A pair (objects, prefixes). objects contains metadata for each object; prefixes lists child “directories” (only when recursive=False).

Return type:

(list[R2Object], list[str])

download_file(key: str, local_path: str, *, progress: bool = False) None

Download an object to a local file.

Parameters:
  • key (str) – Object key in the bucket.

  • local_path (str) – Local filesystem path to write to.

download_directory(prefix: str, local_dir: str, *, max_workers: int = 8, progress: bool = False, overwrite: bool = False) None

Download all objects under a prefix into a local directory, optionally in parallel.

Preserves the relative structure underneath prefix.

Parameters:
  • prefix (str) – Key prefix to download (e.g., "folder/sub/").

  • local_dir (str) – Destination local directory. Created if missing.

get_object_bytes(key: str) bytes

Download an object into memory (as bytes).

Parameters:

key (str) – Object key.

Returns:

Object data.

Return type:

bytes

upload_file(local_path: str, key: str, *, progress: bool = False) None

Upload a local file without overwriting existing objects.

Parameters:
  • local_path (str) – Path to the local file.

  • key (str) – Destination object key in the bucket.

Raises:

FileExistsError – If an object already exists at key.

upload_directory(local_dir: str, prefix: str, *, overwrite: bool = False, max_workers: int = 8, progress: bool = False) None

Upload a directory tree under a prefix, optionally in parallel.

Preserves the relative path structure under local_dir. Keys are normalised to use / separators.

Parameters:
  • local_dir (str) – Path to the local directory whose contents to upload.

  • prefix (str) – Destination key prefix (e.g., "folder/sub/").

  • overwrite (bool, optional) – If False (default), raise FileExistsError when a destination key already exists. If True, existing objects are replaced.

  • Parameters (Additional)

  • ---------------------

  • max_workers (int, optional) – Number of worker threads for parallel uploads (default 8).

  • progress (bool, optional) – If True, prints a simple aggregate progress indicator to stderr.

Raises:
  • NotADirectoryError – If local_dir is not a directory.

  • FileExistsError – If overwrite is False and any destination key exists.

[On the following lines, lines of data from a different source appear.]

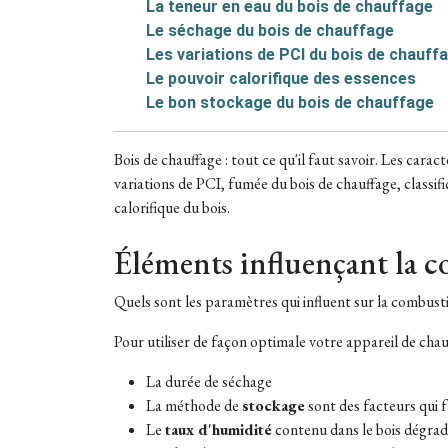
La teneur en eau du bois de chauffage
Le séchage du bois de chauffage
Les variations de PCI du bois de chauff
Le pouvoir calorifique des essences
Le bon stockage du bois de chauffage
Bois de chauffage : tout ce qu'il faut savoir. Les car
variations de PCI, fumée du bois de chauffage, classific
calorifique du bois.
Éléments influençant la 
Quels sont les paramètres qui influent sur la combusti
Pour utiliser de façon optimale votre appareil de chauf
La durée de séchage
La méthode de
stockage
sont des facteurs qui 
Le
taux d'humidité
contenu dans le bois dégrade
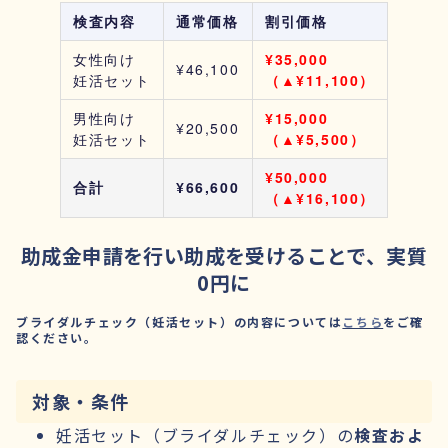
検査内容
通常価格
割引価格
女性向け
¥35,000
¥46,100
妊活セット
（▲¥11,100）
男性向け
¥15,000
¥20,500
妊活セット
（▲¥5,500）
¥50,000
合計
¥66,600
（▲¥16,100）
助成金申請を行い助成を受けることで、実質
0円に
ブライダルチェック（妊活セット）の内容については
こちら
をご確
認ください。
対象・条件
妊活セット（ブライダルチェック）の
検査およ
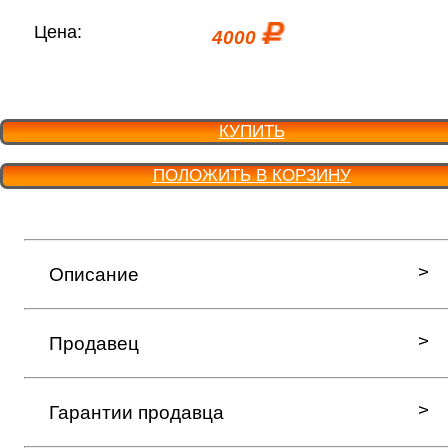
Цена:
4000
КУПИТЬ
ПОЛОЖИТЬ В КОРЗИНУ
Описание
Продавец
Гарантии продавца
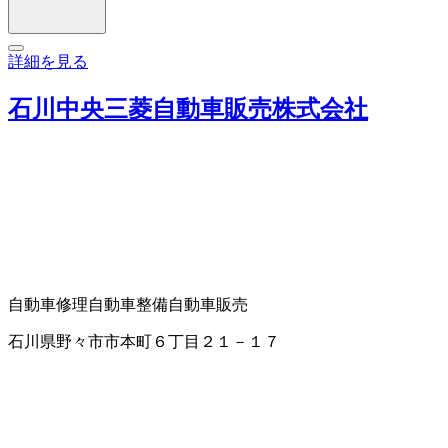
詳細を見る
石川中央三菱自動車販売株式会社
自動車修理
自動車整備
自動車販売
石川県野々市市本町６丁目２１－１７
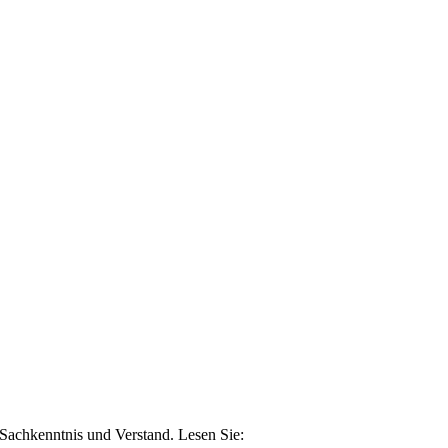
n Sachkenntnis und Verstand. Lesen Sie:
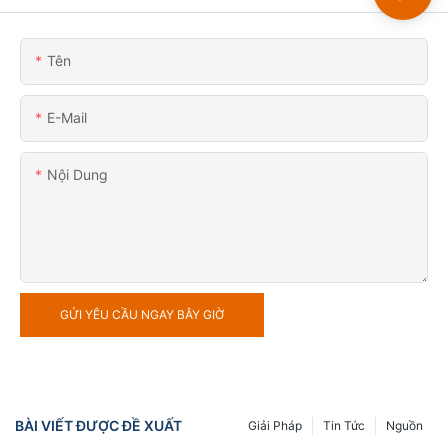
Tên
E-Mail
Nội Dung
GỬI YÊU CẦU NGAY BÂY GIỜ
BÀI VIẾT ĐƯỢC ĐỀ XUẤT
Giải Pháp
Tin Tức
Nguồn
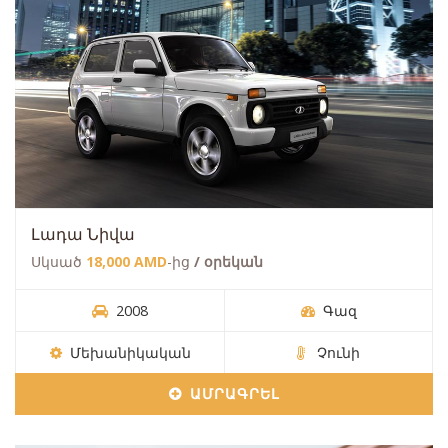
Լադա Նիվա
Սկսած
18,000 AMD
-ից
/ օրեկան
2008
Գազ
Մեխանիկական
Չունի
ԱՄՐԱԳՐԵԼ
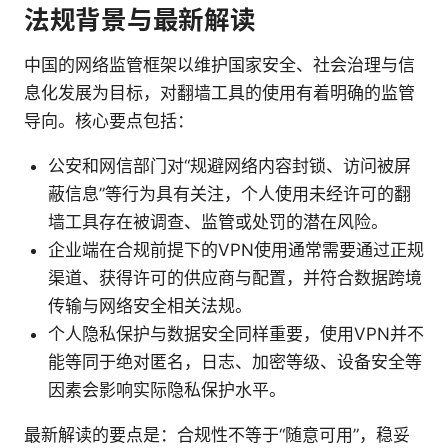
法规背景与最新解读
中国的网络监管框架以维护国家安全、社会治理与信
息化发展为目标，对翻墙工具的使用有着明确的监管
导向。核心要点包括：
公安和网信部门对“规避网络内容封锁、访问被屏
蔽信息”等行为具有关注，个人使用未经许可的翻
墙工具存在被调查、监管或处罚的潜在风险。
企业端在合规前提下的VPN使用通常需要通过正规
渠道、获得许可的供应商与配置，并符合数据跨境
传输与网络安全相关法规。
个人隐私保护与数据安全同样重要，使用VPN并不
能等同于绝对匿名，日志、加密等级、设备安全等
因素会影响实际隐私保护水平。
最新解读的要点是：合规性不等于“随意可用”，稳妥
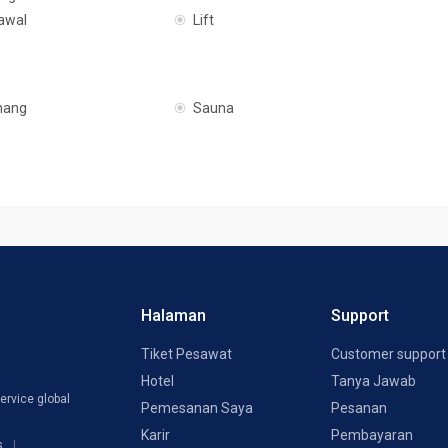
 awal
Lift
nang
Sauna
Halaman
Support
Tiket Pesawat
Customer support
Hotel
Tanya Jawab
ervice global
Pemesanan Saya
Pesanan
Karir
Pembayaran
s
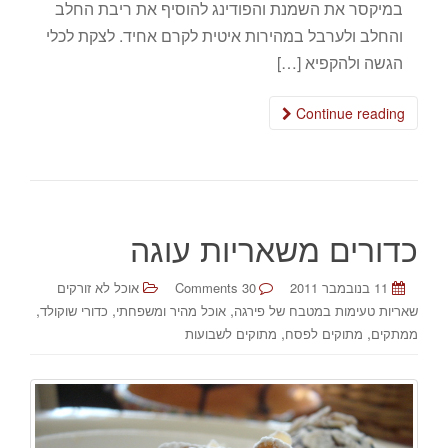
במיקסר את השמנת והפודינג להוסיף את ריבת החלב
והחלב ולערבל במהירות איטית לקרם אחיד. לצקת לכלי
הגשה ולהקפיא […]
Continue reading
כדורים משאריות עוגה
11 בנובמבר 2011
30 Comments
אוכל לא זורקים
,
,
,
שאריות טעימות במטבח של פירגה
אוכל מהיר ומשפחתי
כדורי שוקולד
,
,
ממתקים
מתוקים לפסח
מתוקים לשבועות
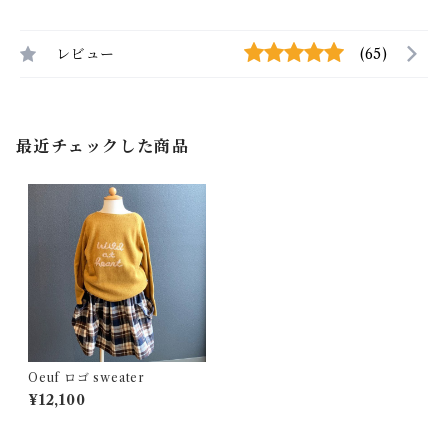
レビュー
(65)
最近チェックした商品
Oeuf ロゴ sweater
¥12,100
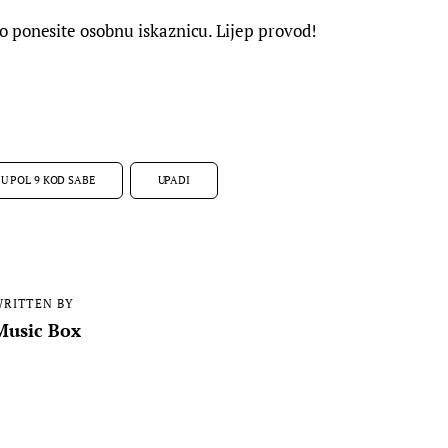
 ponesite osobnu iskaznicu. Lijep provod!
U POL 9 KOD SABE
UPADI
RITTEN BY
Music Box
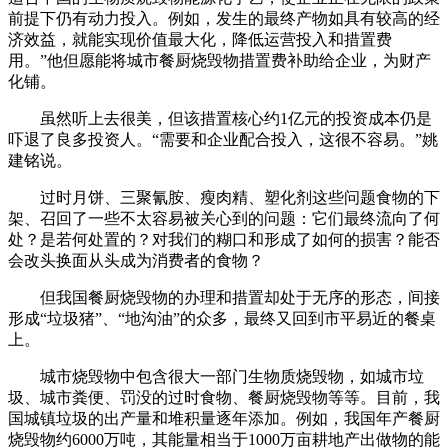
前提下仍有动力投入。例如，发生的最终产物如具有较高的经
济效益，就能实现价值最大化，降低运营投入和措置费
用。”他但愿能将城市餐厨烧毁物措置费补助给企业，为财产
化铺。
虽然听上去很美，但该措置核心约1亿元的投资成本仍是
吓退了良多投资人。“需要和企业配合投入，这很不容易。”姚
建铭说。
过时月饼、三聚氰胺、瘦肉精、塑化剂这些问题食物的下
架、召回了一些不太容易被关心到的问题：它们最终流向了何
处？是若何处置的？对我们的糊口和形成了如何的损害？能否
会改头换面从头成为消费者的食物？
但我国餐厨烧毁物的办理和措置却处于无序的形态，间接
形成“垃圾猪”、“地沟油”的众多，最终又回到市平易近的餐桌
上。
城市烧毁物中包含很大一部门生物质烧毁物，如城市垃
圾、城市粪便、罚没的过时食物、餐厨烧毁物等等。目前，我
国城镇垃圾的出产量和堆积量逐年添加。例如，我国年产餐厨
烧毁物约6000万吨，其能量相当于1000万亩耕地产出做物的能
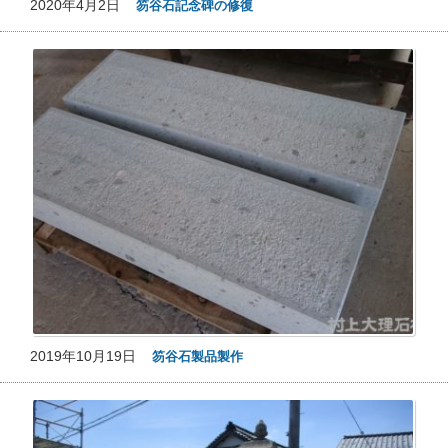
2020年4月2日
笏谷石記念碑の修復
2019年10月19日
笏谷石製品製作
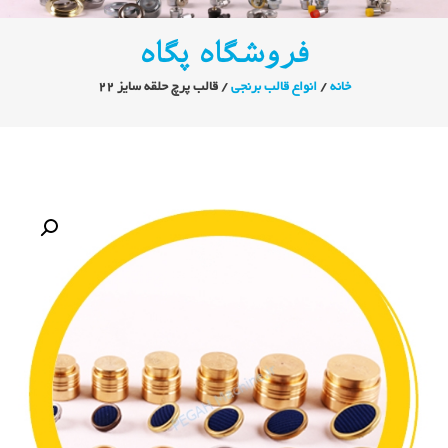
فروشگاه پگاه
خانه
/
انواع قالب برنجی
/ قالب پرچ حلقه سایز ۲۲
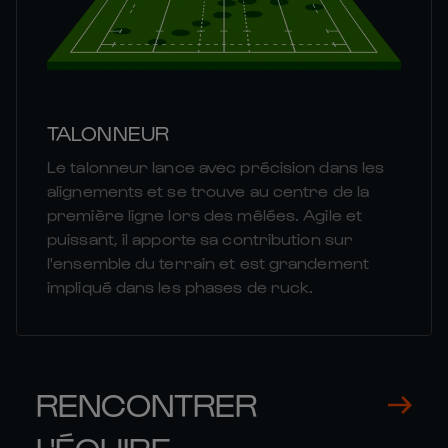
TALONNEUR
Le talonneur lance avec précision dans les
alignements et se trouve au centre de la
première ligne lors des mêlées. Agile et
puissant, il apporte sa contribution sur
l'ensemble du terrain et est grandement
impliqué dans les phases de ruck.
RENCONTRER
L'ÉQUIPE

upload_bytes(data: bytes, key: str) None

Upload raw bytes as an object without overwriting.

Parameters:
  • data (bytes) – Bytes to upload.

  • key (str) – Destination object key.

Raises:

FileExistsError – If an object already exists at key.

delete_object(key: str, missing_ok: bool = True) None

Delete an object.

Parameters:
  • key (str) – Object key to delete.

  • missing_ok (bool, optional) – If True (default), succeed even if the object is missing. If False, raise an error when the object does not exist.

Raises:

FileNotFoundError – If missing_ok is False and the object does not exist.